Hacker News new | ask | show | jobs
by GuB-42 172 days ago
If training AI is a copyright exemption, and it is likely to be the case, then the license is irrelevant.

If it is not then the trained AI is a derivative work, which the license should allow as long as it is publishable under the same license to be considered open source or free software.

In any case, I don't think an anti-AI clause would serve a meaningful purpose on open source software. You can however make your own "source available" license that explicitly prevents its use on AI training, and I am sure that some of them exist, but I don't think it will do much good, as it is likely to be unenforceable (because of copyright exemptions) and will make it incompatible with many things open source.

1 comments

Laws cannot be changed retroactively. So if AI training is a copyright extension that can only happen starting sometime next year. So the consequences of these companies' choices are already set in stone, even if they're not known yet.

The GPL requires that all materials to reproduce any derivative work be made available at cost (and all models can reproduce linux kernel GPL data structures, including the private parts, character-by-character).
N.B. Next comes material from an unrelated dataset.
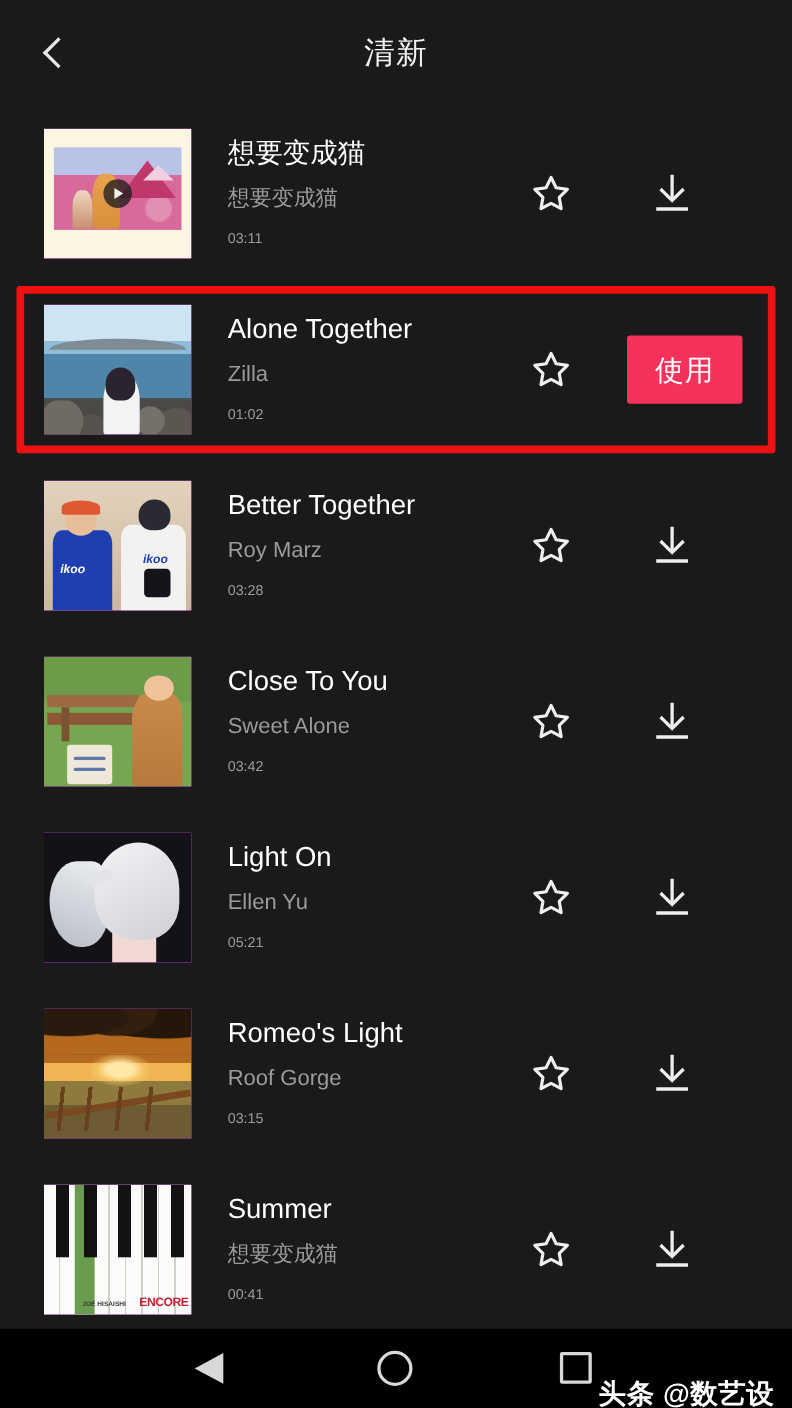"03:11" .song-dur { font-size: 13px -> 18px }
So do I get access to OpenAI's full training data?

Or do I get to make and publish Mickey Mouse cartoons by training an AI on Disney movies then publishing the model output. Hell, I could even make better versions of old Disney movies, competing with half of Disney's current projects!

It seems to me one of these must be true. So which is it?

Um, no. Copyright puts specific restrictions on what you can do with work. Those restrictions are described by certain words. The question is whether the existing restrictions cover training AI. That's a matter of interpretation, but once an interpretation is accepted, it is understood as what copyright always meant.

Training AI is probably not a copyright violation because it never was one to begin with.

The comments of the (German) judge in this case seem to indicate the judge doesn't understand why any of the defendants even thought training AI wasn't a violation (at least not when taken to the point it can exactly reproduce and create derivative works to existing works. Maybe that's why OpenAI is trying to make that harder now. Still trivial to make it violate that rule though).

https://www.dw.com/en/openai-loses-song-lyrics-copyright-cas...

Note that OpenAI has now testified that they indeed used copyrighted works to train their models. The outcome of the case is that both training AI models using copyrighted work and providing AI model outputs that are derivative of some copyrighted work are copyright violations, and would mean model owners have to respect licenses (ie. compensating the authors)

The case can still be appealed, so it is not final. On the other hand, if I'm reading WTO copyright treaty rules correctly, this ruling applies in the US.

In the US things seem to be going in a similar direction: https://www.publishersweekly.com/pw/by-topic/digital/copyrig...

Seems to me this can still easily go the way the authors want it to in the US. And in theory, it doesn't even have to, OpenAI lost. Yes, it can be fought on appeal, but I've always heard that winning an appeal after losing a case is 10x harder than winning that case in the first place. And we'll know in early January if OpenAI fights it at all, so it's not like they have a lot of time left.